E eis que a Europa soube agarrar-se ao essencial, recusando para o seu futuro imediato a armadilha da proposta populista e autoritária. Não tem sido boa aposta colocar as fichas na “morte da Europa”.

Essa notícia fatalista já foi dada tantas vezes nos últimos anos – mas sempre o projeto europeu resistiu.

Diferente e com novas ameaças, é certo: mas exibindo uma capacidade de sobrevivência invejável, resistindo a ataques cibernéticos e intromissões de potências externas, “fake news” e discursos demagógicos e divisivos.

Sim, o projeto europeu está em “crise” e em “risco”. Mas uma análise global dos resultados eleitorais nos 28 Estados Membros apontam para um Parlamento Europeu com ampla maioria “europeísta” – apesar do crescimento de populismos e autoritarismos com matrizes similares (anti-imigração, egoísmos nacionais…), mas algumas diferenças de relevo entre os países, que tornam mais difícil à extrema-direita formar um grupo político sólido e coeso na nova composição parlamentar em Bruxelas e Estrasburgo.

O PPE (centro-direita), mesmo perdendo quatro dezenas de deputados, continua a ser a maior família política.

Tem a questão Orban para resolver (seria sinal poderoso expulsar o líder autoritário húngaro do seu seio, mas isso significará perda de mandatos ainda maior para o PPE) e pela primeira vez já não consegue formar com os sociais-democratas/socialistas (centro-esquerda) maioria absoluta – o que implicará o fim dos “grandes acordos” em relação à rotatividade na presidência.

Os socialistas perderam 45 lugares – mas venceram em Portugal, Espanha e Suécia .

Juntos, populares e sociais-democratas fazem agora 326. Os Verdes, que subiram 20 lugares, têm cerca de 70 e serão, por certo, elemento fundamental na nova equação maioritária. O segundo lugar na Alemanha e o terceiro em França (com 13,5%, cinco pontos percentuais acima da direita clássica do Les Républicains) colocam os “ecologistas”, em definitivo, no “mainstream” político europeu.
“Climate is coming”
“Climate is coming” podia ser um lema saído destas europeias.

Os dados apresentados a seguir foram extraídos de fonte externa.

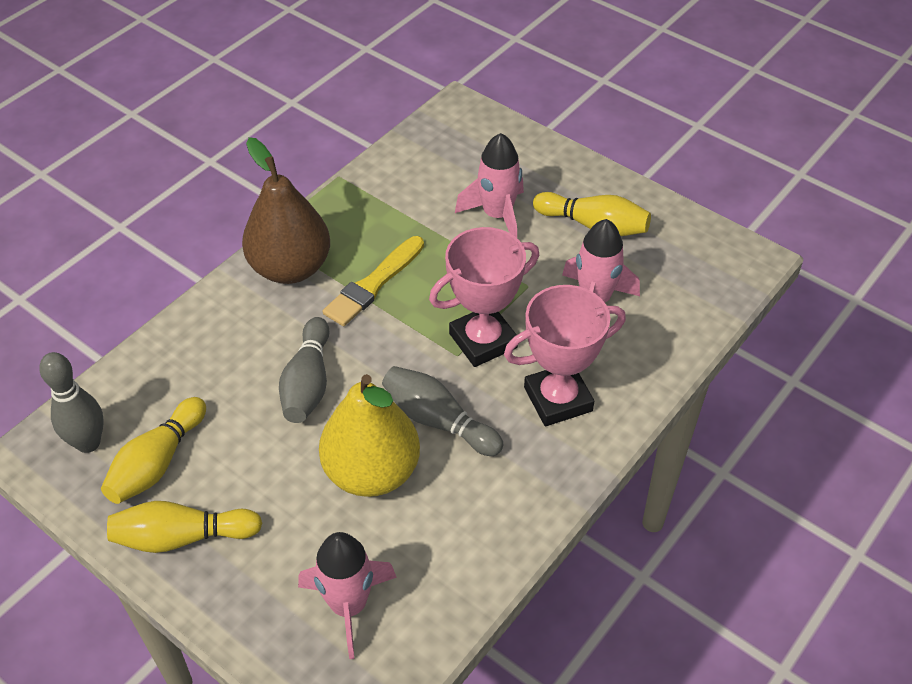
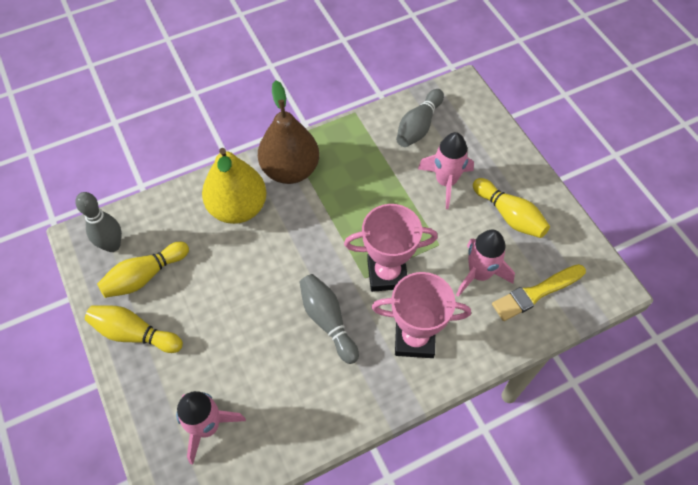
camera: 25 degrees right, 10 degrees up
grey bowling pin [279,317,329,423] -> grey bowling pin moved to [396,89,444,147]
yellow pear [319,374,420,497] -> yellow pear moved to [202,148,267,224]
yellow brush [323,236,424,326] -> yellow brush moved to [492,264,586,321]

Já não dá para ignorar a agenda ambiental e isso, por si só, é um mérito dos eleitorados europeus, num sinal de maturidade cívica que pode servir de exemplo para outros meridianos.

Mais eurodeputados ainda têm os Liberais, reforçados com a injeção Macron, que escolheu essa família política para alojar os representantes eleitos pela sua coligação LaREM+Modem.

O que aconteceu em França denota uma das principais contradições da noite eleitoral europeia de domingo: a extrema-direita venceu, e isso é preocupante, mas a verdade é que até desceu, ficando com meros 0,9% de vantagem sobre o partido da maioria presidencial de Macron.

Se os últimos meses nos tinham mostrado sinais de descontrolo social em França, com a violência crescente dos “coletes amarelos”, a verdade é que a situação política não mudou os seus traços essenciais, em relação ao momento que permitiu a Macron bater com enorme clareza Marine Le Pen na segunda volta das presidenciais francesas de 2017.
Macron e Merkel com as cartas na mão
Macron e Merkel acabam por continuar a ter as cartas na mão para as grandes decisões – sobretudo agora que Theresa May está demissionária e o Reino Unido conferiu vitória clara ao Partido do Brexit nas europeias, ainda que a soma dos votos dos partidos pró-Remain tenha sido superior aos votos pelo “Leave”.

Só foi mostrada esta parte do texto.